Your task is to repeat the listing exactly.

= Available data =
►
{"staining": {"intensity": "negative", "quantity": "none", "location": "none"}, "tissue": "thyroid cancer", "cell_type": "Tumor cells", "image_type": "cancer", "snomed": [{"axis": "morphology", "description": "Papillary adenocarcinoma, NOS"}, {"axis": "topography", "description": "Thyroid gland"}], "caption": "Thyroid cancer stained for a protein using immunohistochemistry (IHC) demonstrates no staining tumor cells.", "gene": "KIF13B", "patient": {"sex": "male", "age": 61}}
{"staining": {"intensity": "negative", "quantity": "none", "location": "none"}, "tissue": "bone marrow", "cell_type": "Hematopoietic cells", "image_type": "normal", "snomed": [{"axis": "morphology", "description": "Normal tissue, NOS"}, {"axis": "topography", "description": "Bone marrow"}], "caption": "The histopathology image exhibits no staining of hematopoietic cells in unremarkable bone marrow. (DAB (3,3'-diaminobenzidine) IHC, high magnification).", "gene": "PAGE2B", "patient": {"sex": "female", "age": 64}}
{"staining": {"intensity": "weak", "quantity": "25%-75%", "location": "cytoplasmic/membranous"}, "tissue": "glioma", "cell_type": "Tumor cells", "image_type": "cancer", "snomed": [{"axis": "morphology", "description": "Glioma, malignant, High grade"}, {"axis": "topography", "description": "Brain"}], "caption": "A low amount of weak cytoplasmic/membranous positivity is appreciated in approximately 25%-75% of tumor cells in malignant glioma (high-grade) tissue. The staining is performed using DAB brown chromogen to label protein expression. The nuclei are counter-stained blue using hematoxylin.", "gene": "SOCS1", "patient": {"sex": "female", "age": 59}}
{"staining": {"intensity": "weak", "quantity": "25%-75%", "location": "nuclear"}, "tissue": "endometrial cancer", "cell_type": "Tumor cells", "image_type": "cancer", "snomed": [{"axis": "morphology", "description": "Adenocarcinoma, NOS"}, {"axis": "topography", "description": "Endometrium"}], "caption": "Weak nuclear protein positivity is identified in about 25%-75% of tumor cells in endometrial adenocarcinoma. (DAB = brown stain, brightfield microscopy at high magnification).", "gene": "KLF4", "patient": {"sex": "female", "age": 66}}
◄
= Solution =
{"staining": {"intensity": "negative", "quantity": "none", "location": "none"}, "tissue": "thyroid cancer", "cell_type": "Tumor cells", "image_type": "cancer", "snomed": [{"axis": "morphology", "description": "Papillary adenocarcinoma, NOS"}, {"axis": "topography", "description": "Thyroid gland"}], "caption": "Thyroid cancer stained for a protein using immunohistochemistry (IHC) demonstrates no staining tumor cells.", "gene": "KIF13B", "patient": {"sex": "male", "age": 61}}
{"staining": {"intensity": "negative", "quantity": "none", "location": "none"}, "tissue": "bone marrow", "cell_type": "Hematopoietic cells", "image_type": "normal", "snomed": [{"axis": "morphology", "description": "Normal tissue, NOS"}, {"axis": "topography", "description": "Bone marrow"}], "caption": "The histopathology image exhibits no staining of hematopoietic cells in unremarkable bone marrow. (DAB (3,3'-diaminobenzidine) IHC, high magnification).", "gene": "PAGE2B", "patient": {"sex": "female", "age": 64}}
{"staining": {"intensity": "weak", "quantity": "25%-75%", "location": "cytoplasmic/membranous"}, "tissue": "glioma", "cell_type": "Tumor cells", "image_type": "cancer", "snomed": [{"axis": "morphology", "description": "Glioma, malignant, High grade"}, {"axis": "topography", "description": "Brain"}], "caption": "A low amount of weak cytoplasmic/membranous positivity is appreciated in approximately 25%-75% of tumor cells in malignant glioma (high-grade) tissue. The staining is performed using DAB brown chromogen to label protein expression. The nuclei are counter-stained blue using hematoxylin.", "gene": "SOCS1", "patient": {"sex": "female", "age": 59}}
{"staining": {"intensity": "weak", "quantity": "25%-75%", "location": "nuclear"}, "tissue": "endometrial cancer", "cell_type": "Tumor cells", "image_type": "cancer", "snomed": [{"axis": "morphology", "description": "Adenocarcinoma, NOS"}, {"axis": "topography", "description": "Endometrium"}], "caption": "Weak nuclear protein positivity is identified in about 25%-75% of tumor cells in endometrial adenocarcinoma. (DAB = brown stain, brightfield microscopy at high magnification).", "gene": "KLF4", "patient": {"sex": "female", "age": 66}}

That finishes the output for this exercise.